[Source texts of formatted documents]
====

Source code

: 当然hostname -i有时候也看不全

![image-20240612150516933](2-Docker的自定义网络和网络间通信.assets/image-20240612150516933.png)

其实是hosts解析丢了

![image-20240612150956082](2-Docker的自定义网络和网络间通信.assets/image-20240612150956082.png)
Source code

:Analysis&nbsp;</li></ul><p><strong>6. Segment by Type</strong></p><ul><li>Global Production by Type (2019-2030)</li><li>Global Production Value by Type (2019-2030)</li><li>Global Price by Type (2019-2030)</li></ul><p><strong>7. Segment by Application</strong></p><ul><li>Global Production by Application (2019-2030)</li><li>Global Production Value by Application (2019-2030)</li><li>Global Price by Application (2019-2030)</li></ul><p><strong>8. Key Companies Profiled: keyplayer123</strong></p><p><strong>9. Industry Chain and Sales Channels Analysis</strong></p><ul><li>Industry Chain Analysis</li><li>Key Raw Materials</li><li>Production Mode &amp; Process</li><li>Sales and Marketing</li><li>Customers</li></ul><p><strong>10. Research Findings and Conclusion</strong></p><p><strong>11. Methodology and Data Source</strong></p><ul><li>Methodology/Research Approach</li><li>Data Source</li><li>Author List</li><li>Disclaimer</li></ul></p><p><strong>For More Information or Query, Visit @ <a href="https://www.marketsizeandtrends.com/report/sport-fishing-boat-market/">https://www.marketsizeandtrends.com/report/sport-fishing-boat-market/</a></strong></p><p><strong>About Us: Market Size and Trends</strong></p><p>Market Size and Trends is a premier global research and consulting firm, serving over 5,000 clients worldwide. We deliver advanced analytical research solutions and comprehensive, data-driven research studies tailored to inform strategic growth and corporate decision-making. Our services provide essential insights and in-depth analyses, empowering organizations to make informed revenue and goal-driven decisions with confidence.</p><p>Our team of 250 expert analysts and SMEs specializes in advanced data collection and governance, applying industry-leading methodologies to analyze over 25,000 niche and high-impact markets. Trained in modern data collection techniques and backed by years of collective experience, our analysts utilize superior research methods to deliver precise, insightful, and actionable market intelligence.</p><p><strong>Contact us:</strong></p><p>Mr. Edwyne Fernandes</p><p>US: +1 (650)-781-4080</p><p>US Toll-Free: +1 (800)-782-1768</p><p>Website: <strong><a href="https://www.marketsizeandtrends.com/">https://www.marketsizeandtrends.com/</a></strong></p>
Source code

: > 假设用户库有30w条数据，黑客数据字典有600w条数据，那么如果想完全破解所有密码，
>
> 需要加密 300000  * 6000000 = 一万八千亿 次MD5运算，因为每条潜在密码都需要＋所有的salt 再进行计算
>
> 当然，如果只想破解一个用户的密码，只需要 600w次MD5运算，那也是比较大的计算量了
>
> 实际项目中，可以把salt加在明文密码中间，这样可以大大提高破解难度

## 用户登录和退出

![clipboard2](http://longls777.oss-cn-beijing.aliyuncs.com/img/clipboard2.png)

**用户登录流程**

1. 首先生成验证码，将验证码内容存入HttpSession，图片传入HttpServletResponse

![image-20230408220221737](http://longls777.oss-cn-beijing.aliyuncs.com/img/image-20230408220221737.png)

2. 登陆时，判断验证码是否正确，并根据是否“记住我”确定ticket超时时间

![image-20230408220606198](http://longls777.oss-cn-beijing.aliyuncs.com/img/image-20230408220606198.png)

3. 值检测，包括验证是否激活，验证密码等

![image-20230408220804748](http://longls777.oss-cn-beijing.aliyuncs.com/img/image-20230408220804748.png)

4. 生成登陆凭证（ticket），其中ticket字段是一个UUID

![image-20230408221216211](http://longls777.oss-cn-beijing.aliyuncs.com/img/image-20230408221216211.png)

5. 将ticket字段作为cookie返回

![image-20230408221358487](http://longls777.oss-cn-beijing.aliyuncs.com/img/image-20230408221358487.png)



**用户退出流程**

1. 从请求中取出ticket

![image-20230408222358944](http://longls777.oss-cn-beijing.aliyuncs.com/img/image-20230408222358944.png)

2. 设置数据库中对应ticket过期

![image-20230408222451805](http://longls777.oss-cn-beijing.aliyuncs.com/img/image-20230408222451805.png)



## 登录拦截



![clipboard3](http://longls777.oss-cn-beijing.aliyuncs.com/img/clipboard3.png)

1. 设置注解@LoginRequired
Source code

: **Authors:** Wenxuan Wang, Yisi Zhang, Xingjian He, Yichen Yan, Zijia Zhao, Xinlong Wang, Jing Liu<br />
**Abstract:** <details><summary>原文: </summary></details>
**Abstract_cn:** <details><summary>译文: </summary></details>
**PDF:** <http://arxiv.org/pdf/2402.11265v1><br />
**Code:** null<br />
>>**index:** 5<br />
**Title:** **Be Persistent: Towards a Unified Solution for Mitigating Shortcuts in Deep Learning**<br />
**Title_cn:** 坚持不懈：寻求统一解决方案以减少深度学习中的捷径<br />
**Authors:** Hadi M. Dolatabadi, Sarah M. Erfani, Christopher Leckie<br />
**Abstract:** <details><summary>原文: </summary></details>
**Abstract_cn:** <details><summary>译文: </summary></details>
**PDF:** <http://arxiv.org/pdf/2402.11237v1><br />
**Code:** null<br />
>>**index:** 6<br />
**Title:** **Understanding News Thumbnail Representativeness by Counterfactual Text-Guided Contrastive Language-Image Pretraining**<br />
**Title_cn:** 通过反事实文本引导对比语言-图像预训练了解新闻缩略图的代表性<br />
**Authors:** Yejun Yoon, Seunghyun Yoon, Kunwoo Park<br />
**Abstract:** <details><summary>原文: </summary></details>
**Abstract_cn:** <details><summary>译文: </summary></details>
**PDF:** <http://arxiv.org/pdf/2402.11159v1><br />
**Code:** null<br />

====

> To-do item: Nothing but the lines from the one with "Kunwoo Park<br />" through the last line of the entries should be repeated, and those exactly.

> Solved exercise:
**Authors:** Yejun Yoon, Seunghyun Yoon, Kunwoo Park<br />
**Abstract:** <details><summary>原文: </summary></details>
**Abstract_cn:** <details><summary>译文: </summary></details>
**PDF:** <http://arxiv.org/pdf/2402.11159v1><br />
**Code:** null<br />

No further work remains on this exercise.